Посмотреть только на торговые рекламы, объявления, уличные вывески: что может быть синее реккитовской синьки-лазури, чернее деевской ваксы или желтее сольмановской горчицы? Целая радуга красок на улицах! Но беда в том, что все это обилие красок дается зрителю в неверном сочетании, несоразмерном масштабе и, главное, по совершенно ложным мотивам и поводам. Красочности на наших улицах достаточно, но только недостает, так сказать, философии красок. Лазурь, например, принадлежит по праву небесам и ничего общего не должна бы иметь с торгово-промышленным Реккитом. Что же касается несоразмерности, то она положительно раздражает. Хотя бы вот эти гигантские объявления о горчице. «Горчица, — приправа, по самой своей природе употребляемая лишь в малом количестве. И не злая ли ирония это обилие горчицы на улицах с голодным населением, — столько горчицы при таком ничтожном количестве мяса! Желто-яркий, веселый цвет; горчица пикантная, приятная приправа; но видеть постоянно эти объявления, эти желтые моря, — ведь это все равно, что проглотить галлон горчицы, отчего или умрешь, или потеряешь вкус к ней навсегда».
Красочность, стало быть, в изобилии, хоть отбавляй; но радуга красок разрушена, варварски искажена. И подобно тому, как накопление несметных богатств в столицах не мешает параллельному существованию в них голода, болезней, нищеты, так точно и обилие красок нисколько не исключает красочной дисгармонии, бессмысленности и неэстетичности. И совершенно то же самое, если от мертвых, неподвижных вывесок мы обратимся к подвижной и живой уличной толпе.
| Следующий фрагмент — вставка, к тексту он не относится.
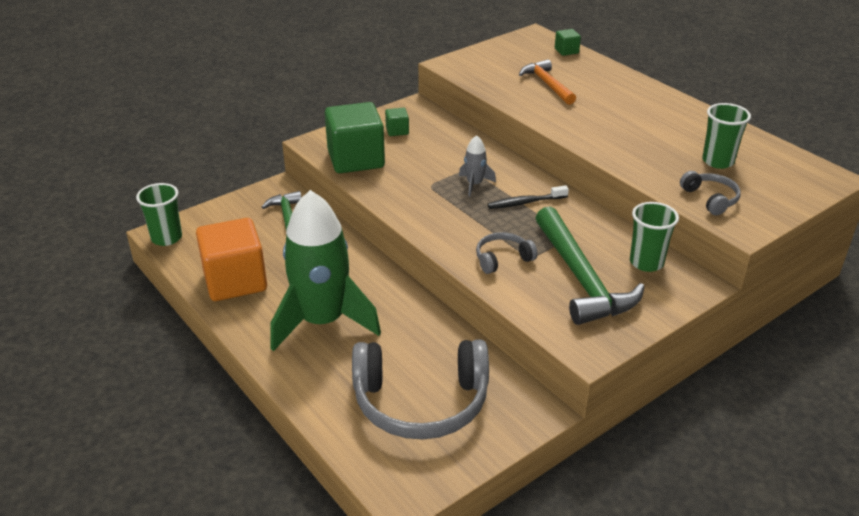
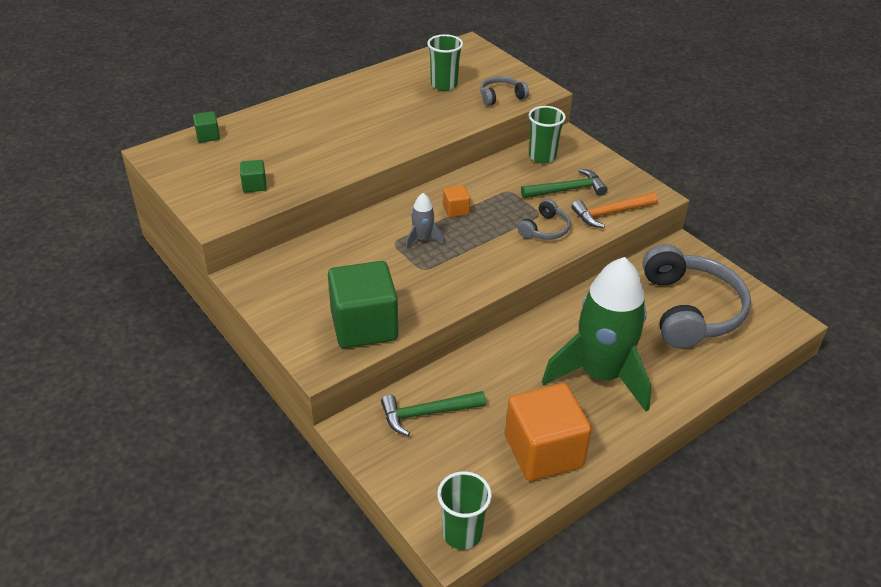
camera: 90 degrees left, 5 degrees up
(397, 131) = (303, 292): green cube -> green cube (254, 185)
(502, 259) = (545, 229): grey headphones -> grey headphones turned 120 degrees counterclockwise
(525, 202) = (456, 210): black toothbrush -> orange cube
(547, 84) = (285, 155): orange hammer -> orange hammer (610, 213)
(581, 278) = (567, 190): green hammer -> green hammer, size x0.60

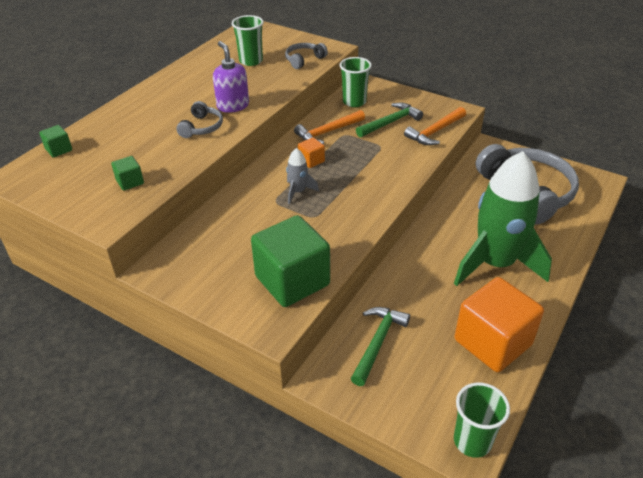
camera: 20 degrees left, 0 degrees up
(396, 131) = (233, 106): none -> purple soap dispenser
(427, 413) = (377, 342): green hammer -> green hammer turned 150 degrees clockwise
(492, 183) = (327, 132): none -> orange hammer
(545, 229) = (393, 157): grey headphones -> grey headphones (202, 127)

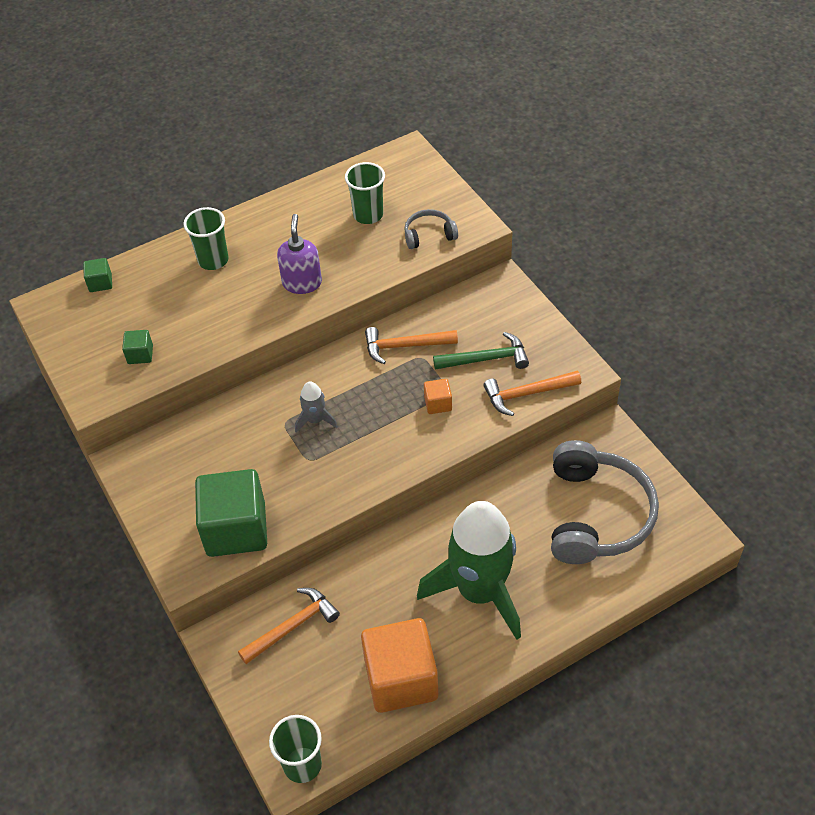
camera: 30 degrees right, 10 degrees up
(202, 127) = (251, 304): grey headphones -> none
(311, 161) = (358, 382): orange cube -> orange cube (438, 404)
(354, 102) = (469, 309): green cup -> green cup (213, 260)
(377, 342) = (292, 626): green hammer -> orange hammer

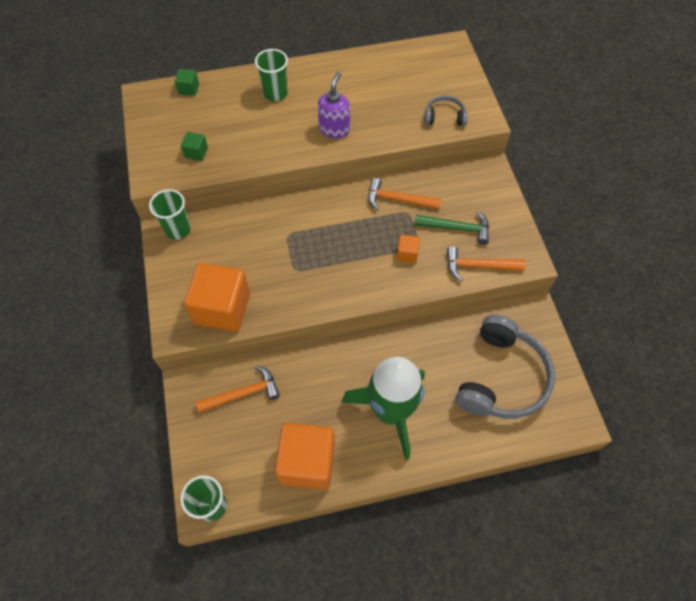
camera: 15 degrees right, 10 degrees up
(236, 529) = (222, 308): green cube -> orange cube
(315, 420) = (311, 239): grey rocket -> none
(368, 215) = (403, 88): green cup -> green cup (178, 229)

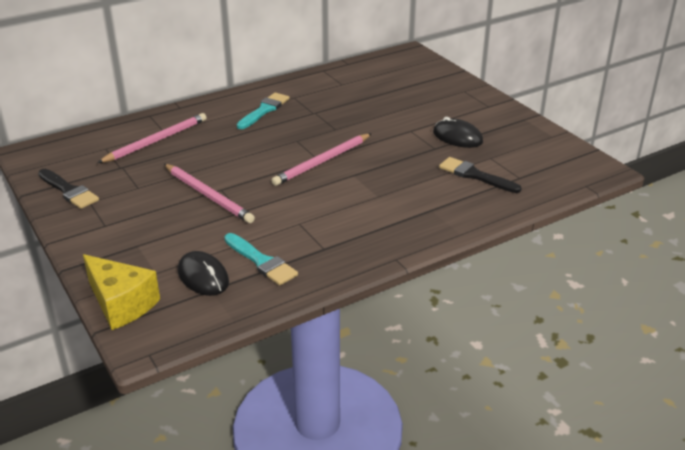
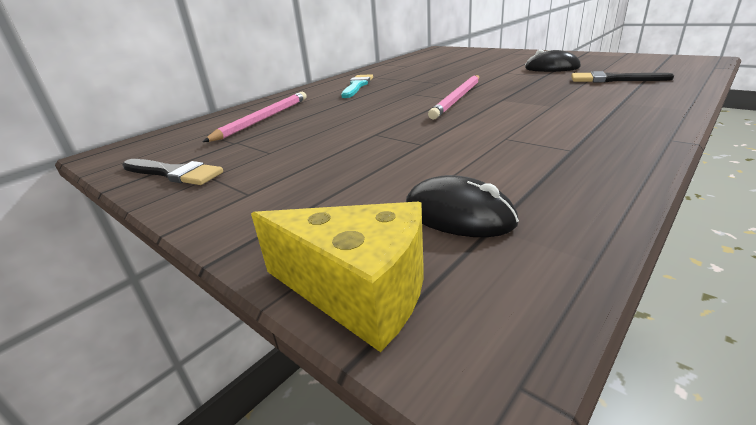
camera: 15 degrees left, 5 degrees down
(208, 195) = (366, 140): pink pencil -> none
(261, 262) = (517, 178): turquoise brush -> none

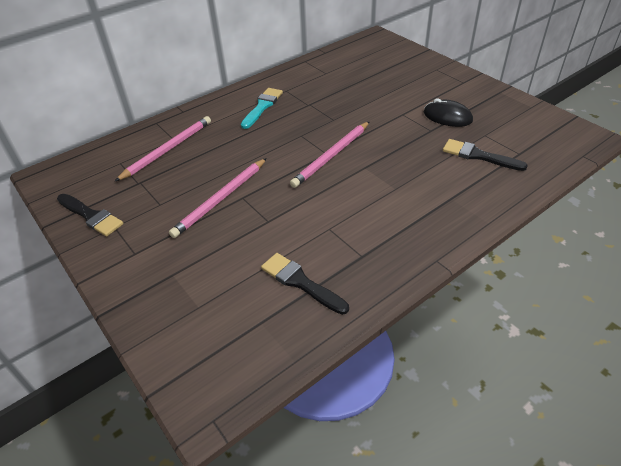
camera: 10 degrees right, 15 degrees up
(349, 138) = (221, 199): none -> pink pencil
(358, 292) = (169, 354): yellow cheese -> none
(458, 214) = (249, 306): black mouse -> none
(514, 181) = (300, 282): none -> black brush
Поэт-фабрикант Моррис и разные другие эстеты, поклонники средневековья, всегда указывают на то, что во времена Чосера английская толпа была ярче и наряднее одета, чем в эпоху королевы Виктории. Однако едва ли вся разница лишь в этом. Тогда, при Чосере, в толпе чернело темное платье монахов; теперь, как и при Виктории, чернеют котелки клерков. Если тогда носили пурпурные одеяния, то и при Виктории были не менее ярки пурпурные перья на шляпках фабричных девушек. Все равно, вместо белого горностая белый жилет; вместо изображения золотых львов золотая часовая цепочка, — все цвета таким образом преемственно сохраняются. И действительная разница, не в этом, а в том, что землисто-темная одежда монаха была инстинктивно выбрана для обозначения смирения и труда, тогда как темная шляпа клерка ни для чего подобного не выбиралась. Монах как бы хотел сказать, что он облекся во прах земной; а клерк своим котелком, разумеется, не думает сказать, что он венчает голову перстью или посыпает ее пеплом. Пурпурный цвет, в одно и то же время яркий и темный, указывает на триумф, временно омраченный трагедией. Но фабричная девушка не намеревается своею шляпкой выразить триумф, на время лишь омраченный трагедией, — ничего подобного. Белый горностай должен был обозначать нравственную чистоту, золотые львы — пылкое великодушие; ну, а белый жилет, золотая цепочка, конечно, ничего такого не обозначают. Дело, стало быть, не в том, что мы утратили цвета, а в том, что мы утратили их смысл, утратили секрет извлечения из них наивысшей пользы. Мы не похожи на детей, потерявших, как некоторые утверждают, ящик с красками и оставшихся с одними серыми карандашами; нет, мы скорее похожи на детей, перемешавших все краски в ящике и затерявших бумажку с наставлением, как ими пользоваться.